Anlaşılamıyor Olmanın Yorgunluğu

İnsan bazen kendini anlatabilecek mecali bulamaz. Çünkü hangi kelimeyi kullanırsa kullansın, hangi yolu denerse denesin, yine de yeniden kendini anlatamadığını, anlaşılamadığını defalarca görmüş ve tecrübe etmiştir. Artık kendini anlatacak gücü de kendinde bulamıyordur. Evet, bazen tam olarak böyle olur. Enteresan bir yorgunluk ve yılgınlık çöker insana. Bir noktadan sonra işin kötü tarafı, umudunu da kaybeder. Bir şeyleri anlatmaya ve anlaşılmaya dair umudunu da kaybeder. Çünkü zamanla anlaşılmadığını tekrar tekrar yaşayarak şu gerçeği öğrenir: Bütün çabası beyhudedir. İnsanlar genellikle sadece anlamak istediklerini anlamaya odaklı bir yaşam sürmektedir.
Bahar dururken kışı tercih etmiş birinin kışını bahara çeviremezsiniz. Elinizi uzattığınız halde elinizi elinin tersiyle iten birini, ne yaparsanız yapın, düştüğü yerden kaldıramazsınız. Terk edilmeye alışmış birini, terk etmeyeceğinize asla inandıramazsınız. Gerçekten sevilmemiş birini, sevildiğine ya da sevileceğine ikna edemezsiniz. Ve bir noktadan sonra, tüm bunlar için sarf ettiğiniz çabanın beyhude olduğunu anlarsınız. İşte o an, zaten paramparça olmuş umutlarınız da birer birer yok olmaya başlar, tıpkı gökyüzünde kayan yıldızlar gibi.
Aşk ve Sevgi: Bir Başlangıç ve Bir Bütün
Aşk ya da sevgi dediğimiz duygular, yorulmayı beraberinde getirmez, getirmemelidir. Acıyı ve üzüntüyü de getirmez, getirmemelidir. Fakat günümüzde, yorulmayı, acı çekmeyi ve üzülmeyi aşk ya da sevgi zannediyoruz. Ve bunlar olmadan bu duyguların da olmayacağına dair bir inanç geliştiriyoruz. Dolayısıyla ya bunları yaşamayı tercih ediyoruz ya da yaşatmayı.

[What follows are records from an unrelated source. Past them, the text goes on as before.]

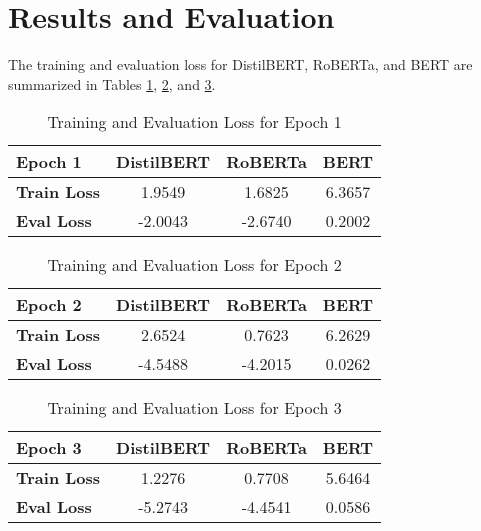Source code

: \documentclass[conference]{IEEEtran}
\begin{document}
\section{Results and Evaluation}

    The training and evaluation loss for DistilBERT, RoBERTa, and BERT are summarized in Tables \ref{tab:losses-epoch1}, \ref{tab:losses-epoch2}, and \ref{tab:losses-epoch3}.

    \begin{table}[h]
        \centering
        \begin{tabular}{|l|c|c|c|}
            \hline
            \textbf{Epoch 1} & \textbf{DistilBERT} & \textbf{RoBERTa} & \textbf{BERT} \\ \hline
            \textbf{Train Loss} & 1.9549 & 1.6825 & 6.3657 \\ \hline
            \textbf{Eval Loss} & -2.0043 & -2.6740 & 0.2002 \\ \hline
        \end{tabular}
        \caption{Training and Evaluation Loss for Epoch 1}
        \label{tab:losses-epoch1}
    \end{table}

    \begin{table}[h]
        \centering
        \begin{tabular}{|l|c|c|c|}
            \hline
            \textbf{Epoch 2} & \textbf{DistilBERT} & \textbf{RoBERTa} & \textbf{BERT} \\ \hline
            \textbf{Train Loss} & 2.6524 & 0.7623 & 6.2629 \\ \hline
            \textbf{Eval Loss} & -4.5488 & -4.2015 & 0.0262 \\ \hline
        \end{tabular}
        \caption{Training and Evaluation Loss for Epoch 2}
        \label{tab:losses-epoch2}
    \end{table}

    \begin{table}[h]
        \centering
        \begin{tabular}{|l|c|c|c|}
            \hline
            \textbf{Epoch 3} & \textbf{DistilBERT} & \textbf{RoBERTa} & \textbf{BERT} \\ \hline
            \textbf{Train Loss} & 1.2276 & 0.7708 & 5.6464 \\ \hline
            \textbf{Eval Loss} & -5.2743 & -4.4541 & 0.0586 \\ \hline
        \end{tabular}
        \caption{Training and Evaluation Loss for Epoch 3}
        \label{tab:losses-epoch3}
    \end{table}
\end{document}
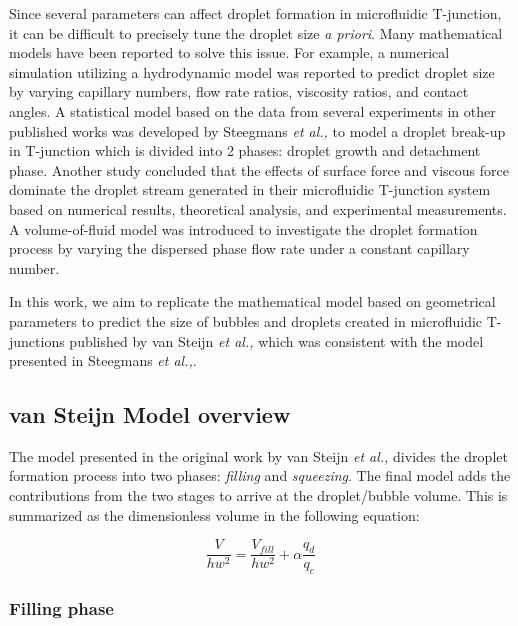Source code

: Since several parameters can affect droplet formation in microfluidic T-junction, it
can be difficult to precisely tune the droplet size \emph{a priori}. Many mathematical models
have been reported to solve this issue. For example, a numerical simulation utilizing a
hydrodynamic model was reported to predict droplet size by varying capillary numbers,
flow rate ratios, viscosity ratios, and contact angles\supercite{liu_droplet_2009}.
A statistical model based on the data from several experiments in other published
works was developed by Steegmans \emph{et al.,} to model a droplet break-up in T-junction which is divided into
2 phases: droplet growth and detachment phase\supercite{steegmans_generalised_2009}.
Another study concluded that the effects of surface force and viscous force dominate
the droplet stream generated in their microfluidic T-junction system based on numerical
results, theoretical analysis, and experimental measurements\supercite{li_study_2012}.
A volume-of-fluid model was introduced to investigate the droplet formation process
by varying the dispersed phase flow rate under a constant capillary
number\supercite{soh_numerical_2016}. 

In this work, we aim to replicate the mathematical model based on
geometrical parameters to predict the size of bubbles and droplets created in
microfluidic T-junctions published by van Steijn \emph{et al.,}\supercite{van_steijn_predictive_2010}
which was consistent with the model presented in Steegmans \emph{et al.,}.

\subsection{van Steijn Model overview}

The model presented in the original work by van Steijn \emph{et al.,}\supercite{van_steijn_predictive_2010}
divides the droplet formation process into two phases: \emph{filling} and \emph{squeezing}. The final model
adds the contributions from the two stages to arrive at the droplet/bubble volume.
This is summarized as the dimensionless volume in the following equation:

\begin{equation}
  \frac{V}{hw^2} = \frac{V_{fill}}{hw^{2}}+\alpha\frac{q_{d}}{q_{c}}
\end{equation}

\subsubsection{Filling phase}


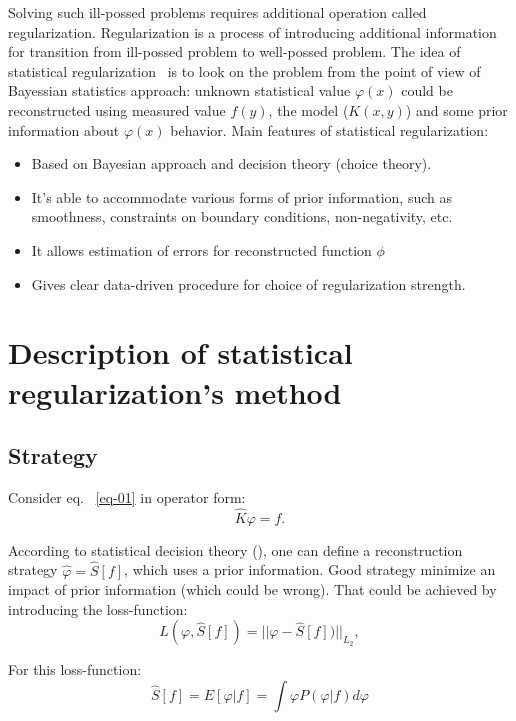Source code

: \documentclass{webofc}
\begin{document}
Solving such ill-possed problems requires additional operation called regularization. Regularization is a process of introducing additional information for transition from ill-possed problem to well-possed problem. The idea of statistical regularization~\cite{Turchin, Turovceva} is to look on the problem from the point of view of Bayessian statistics approach: unknown statistical value $\varphi(x)$ could be reconstructed using  measured value $f(y)$, the model ($K(x,y)$) and some prior information about $\varphi(x)$ behavior. Main features of statistical regularization:
\begin{itemize}
    \item Based on Bayesian approach and decision theory (choice theory).
    \item It's able to accommodate various forms of prior information, such as
      smoothness, constraints on boundary conditions, non-negativity, etc.
    \item It allows estimation of errors for reconstructed function $\phi$
    \item Gives clear data-driven procedure for choice of regularization
      strength.
\end{itemize}

\section{Description of statistical regularization's method}

\subsection{Strategy}\label{sec:theory:strat}

Consider eq. ~\ref{eq-01} in operator form:
\begin{equation}
	\label{eq-02}
    \hat{K}\varphi = f.
\end{equation}

According to statistical decision theory (\cite{james2006statistical}), one can define a reconstruction strategy  $\hat{\varphi} = \hat{S}[f]$, which uses a prior information. Good strategy minimize an impact of prior information (which could be wrong). That could be achieved by introducing the loss-function:
\begin{equation*}
	L(\varphi,\hat{S}[f]) = ||\varphi-\hat{S}[f])||_{L_2},
\end{equation*}

For this loss-function:
\begin{equation}
	\label{eq:opt}
	\hat{S}[f] = E[\varphi|f] = \int \varphi P(\varphi|f)d\varphi
\end{equation}
\end{document}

Oysa aşk ve sevgi, kapsayıcı duygulardır. Karşındaki kişiyi eksikleri ve kusurlarını gözetmeksizin kabul etmeyi ve benimsemeyi beraberinde getirir. Eksikleri ve kusurları birlikte onarıp iyileştirebileceğinize dair bir inanç geliştirmektir. Evet, kalbinde küçücük bir tomurcuğu ya da bir kıvılcımı kocaman bir hale getirebilmektir aşk ve sevgi. Biri yolun başlangıcıdır, diğeri yolun tamamı. Eğer bir yola tersten başlamayı tercih ederseniz, ne yolun başını görürsünüz ne de yolun sonunu. Gördüğünüz tek şey, kendi dünyanızda oluşturduğunuz olumsuzlukların yansımaları olur.
Anlamaya ve Göstermeye Dair
Siz karşınızdaki insana cennet bahçelerini vaat etseniz de, ona muazzam bir pencereden eşsiz bir manzara sunsanız da, eğer görmek istediği şey o manzara ya da cennet bahçesi değilse, bundan onu vazgeçiremezsiniz. Israrla bu zamana kadar görmüş olduğu olumsuzlukları, yani normali haline gelmiş şeyleri görmeyi istiyorsa, çabanız beyhude olacaktır.
Çünkü önce kişi, iyiye ve güzele inanmalıdır. Ancak bundan sonra, sizin göstermek için sarf edeceğiniz çaba anlam bulur. Tam tersi bir durumda, değişen hiçbir şey olmayacaktır. Yorulduğunuzda, yıprandığınızda ve yılgınlık yaşadığınızda, yalnız kalırsınız. En iyisi, cennet bahçelerini ve muazzam manzaraları görmek isteyenler için gayret göstermektir. Gerisi sadece bir hikayedir.